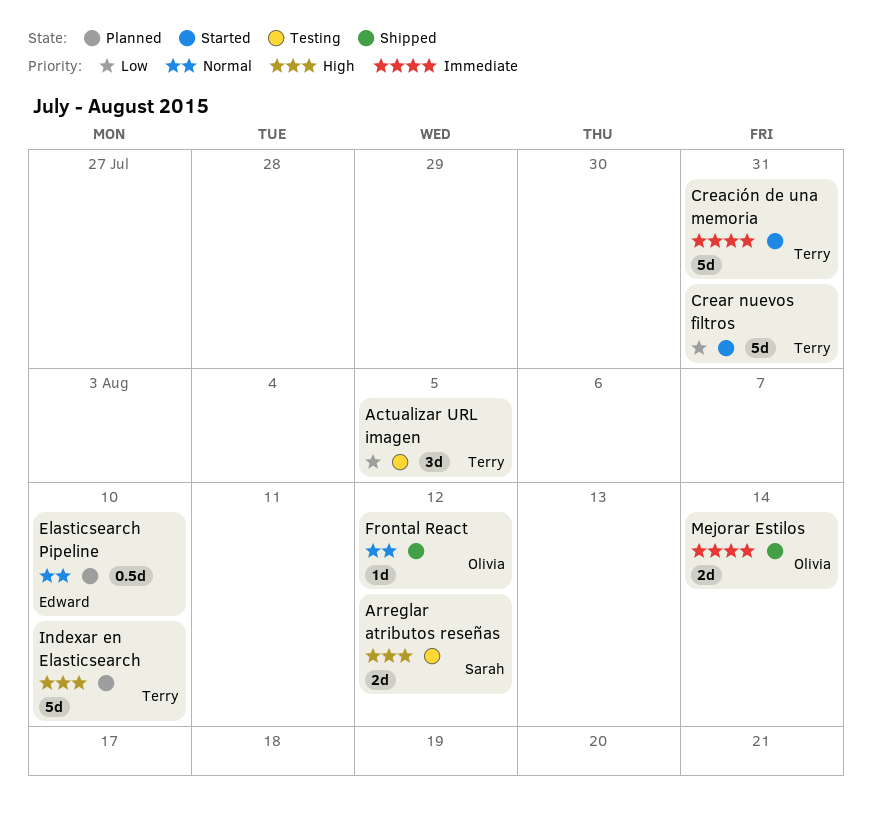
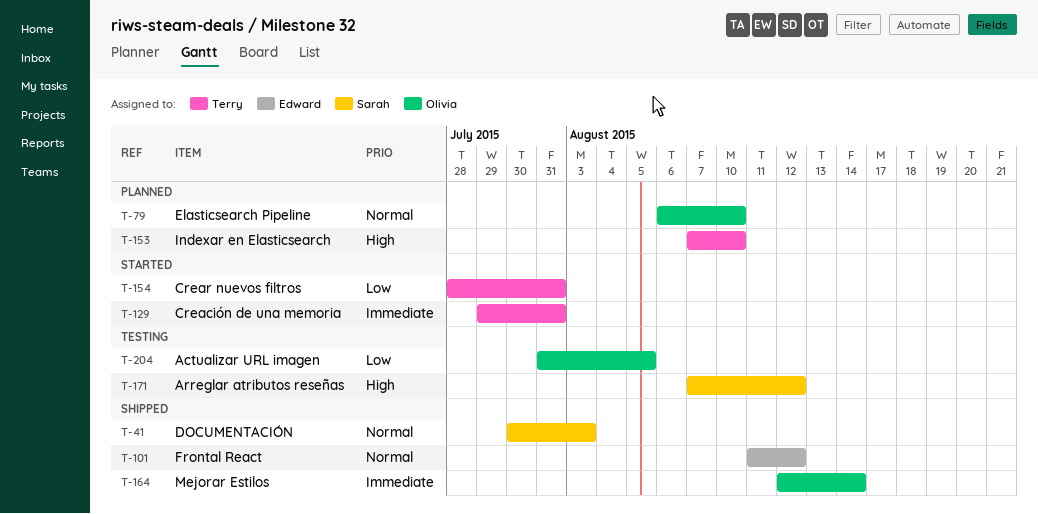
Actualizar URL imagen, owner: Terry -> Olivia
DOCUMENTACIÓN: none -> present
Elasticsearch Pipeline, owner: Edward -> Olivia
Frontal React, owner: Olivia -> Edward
---
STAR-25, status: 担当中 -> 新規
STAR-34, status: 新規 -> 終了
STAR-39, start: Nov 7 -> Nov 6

▶ [The problem]: Take exactly the lines from the one containing "Actualizar URL imagen, owner: Terry -> Olivia" through the one containing "Frontal React, owner: Olivia -> Edward" in the data above, and output them with nothing added.

▶ [Exercise solution]:
Actualizar URL imagen, owner: Terry -> Olivia
DOCUMENTACIÓN: none -> present
Elasticsearch Pipeline, owner: Edward -> Olivia
Frontal React, owner: Olivia -> Edward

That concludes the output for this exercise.